Chinese prostitutes employed by BYD would make me question his opinion on masks. If they were employed by the Chinese government, I’d question his opinions on the origins of COVID.

BTW, Fauci’s (or Trump’s, or Biden’s, or Rogan’s) opinion of vaccines had zero effect on my choice to get the vaccine. It was the trial results of many thousands of individuals in a country where individuals are able to freely and openly communicate their experiences. Come to think of it, after he obviously lied about masks, there’s nothing he said that changed anything I believed. But that’s more of a timing issue. Even if he hadn’t lied, I’m not sure anything he said would have made a material difference in my behavior. In terms of his opinions, I’m firmly in the “Fool me once, shame on you. Fool me twice, shame on me.”category.
 
Am I missing something? Isn’t individual credibility “personal”?

The post by @Desert Hound indicated potential financial incentives associated with certain opinions. If true, those incentives should be considered when determining how much credibility should be given to his opinions - especially opinions that have changed.

Chinese prostitutes employed by BYD would make me question his opinion on masks. If they were employed by the Chinese government, I’d question his opinions on the origins of COVID.

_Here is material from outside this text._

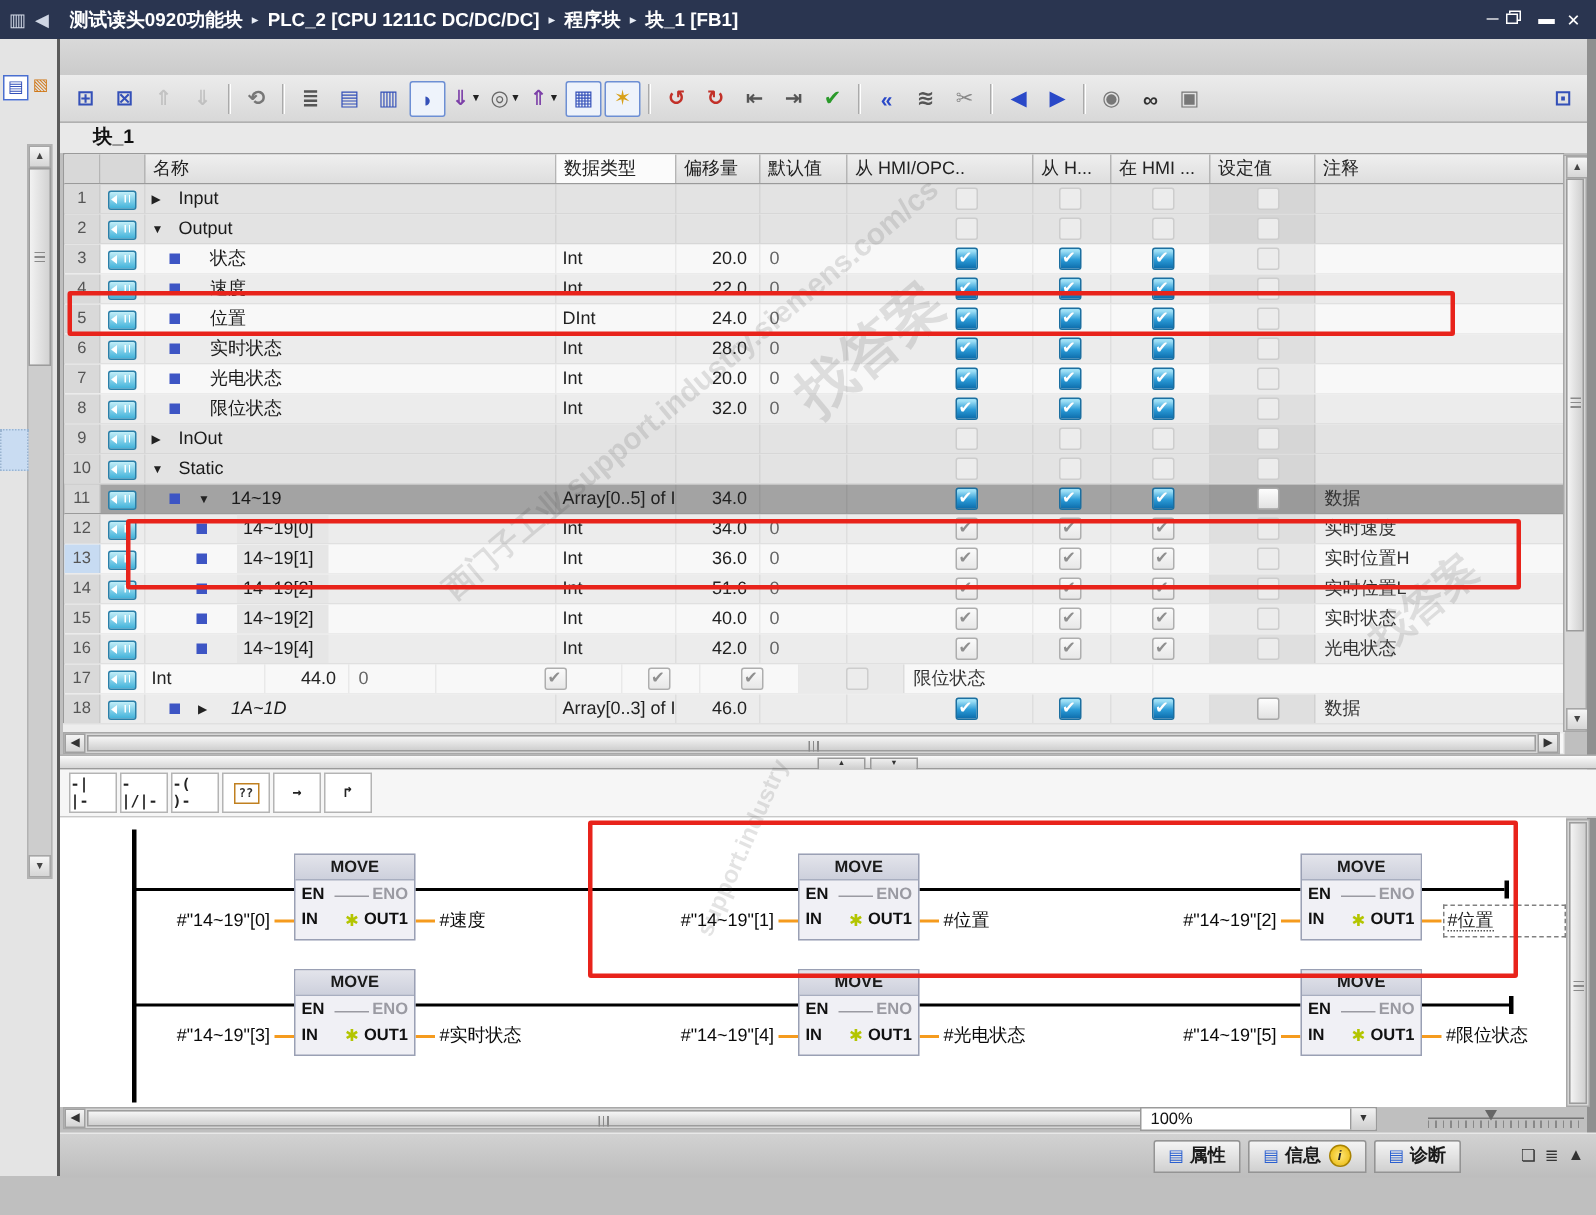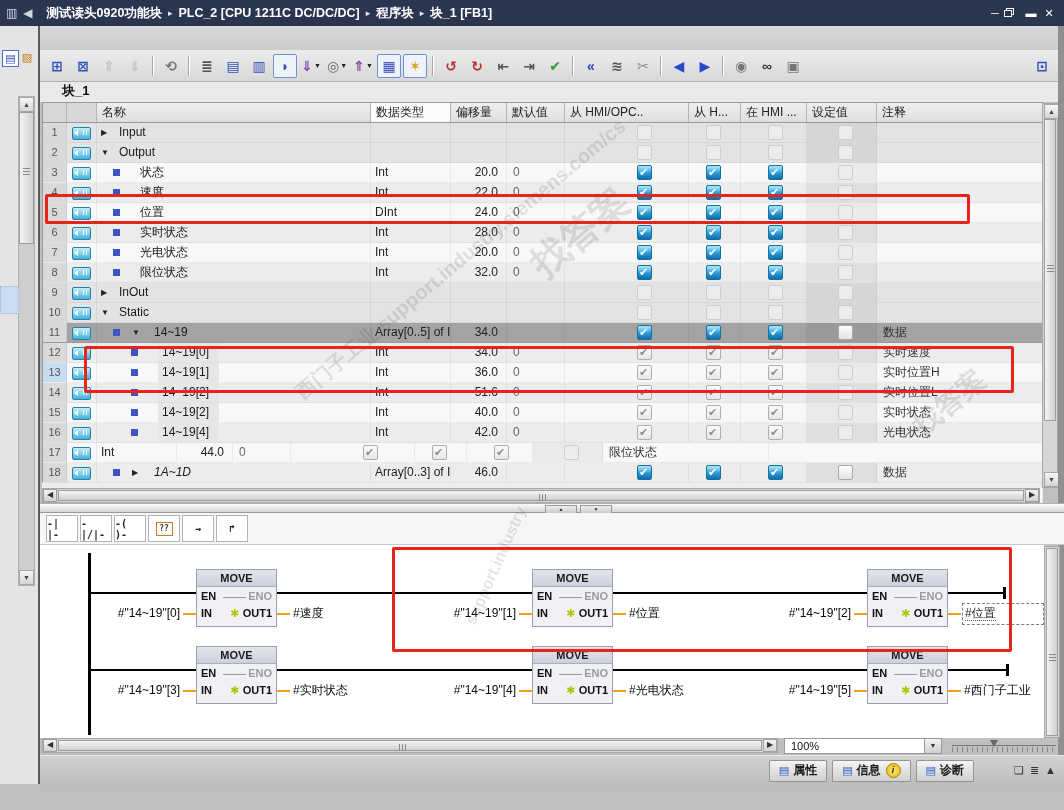"#西门子工业" div.opnd { text: 西门子工业 -> 限位状态 }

BTW, Fauci’s (or Trump’s, or Biden’s, or Rogan’s) opinion of vaccines had zero effect on my choice to get the vaccine. It was the trial results of many thousands of individuals in a country where individuals are able to freely and openly communicate their experiences. Come to think of it, after he obviously lied about masks, there’s nothing he said that changed anything I believed. But that’s more of a timing issue. Even if he hadn’t lied, I’m not sure anything he said would have made a material difference in my behavior. In terms of his opinions, I’m firmly in the “Fool me once, shame on you. Fool me twice, shame on me.”category.
So sensitive, but of course this whole distrust of authority thing is new to you. Many of the rest of us have been that way since the 60’s back when “conservatives” were the ones blindly following “the establishment” . . . now it’s just one guy.
 
Am I missing something? Isn’t individual credibility “personal”?

The post by @Desert Hound indicated potential financial incentives associated with certain opinions. If true, those incentives should be considered when determining how much credibility should be given to his opinions - especially opinions that have changed.

Chinese prostitutes employed by BYD would make me question his opinion on masks. If they were employed by the Chinese government, I’d question his opinions on the origins of COVID.

BTW, Fauci’s (or Trump’s, or Biden’s, or Rogan’s) opinion of vaccines had zero effect on my choice to get the vaccine. It was the trial results of many thousands of individuals in a country where individuals are able to freely and openly communicate their experiences. Come to think of it, after he obviously lied about masks, there’s nothing he said that changed anything I believed. But that’s more of a timing issue. Even if he hadn’t lied, I’m not sure anything he said would have made a material difference in my behavior. In terms of his opinions, I’m firmly in the “Fool me once, shame on you. Fool me twice, shame on me.”category.
If you were asking how best to run the NIH and CDC, I’d understand a focus on financial ties to Pharma companies.

Mostly, this is the thread against having to have rules to deal with covid. For that, the attacks on Fauci, or any other individual, are pretty much irrelevant. You have actual data.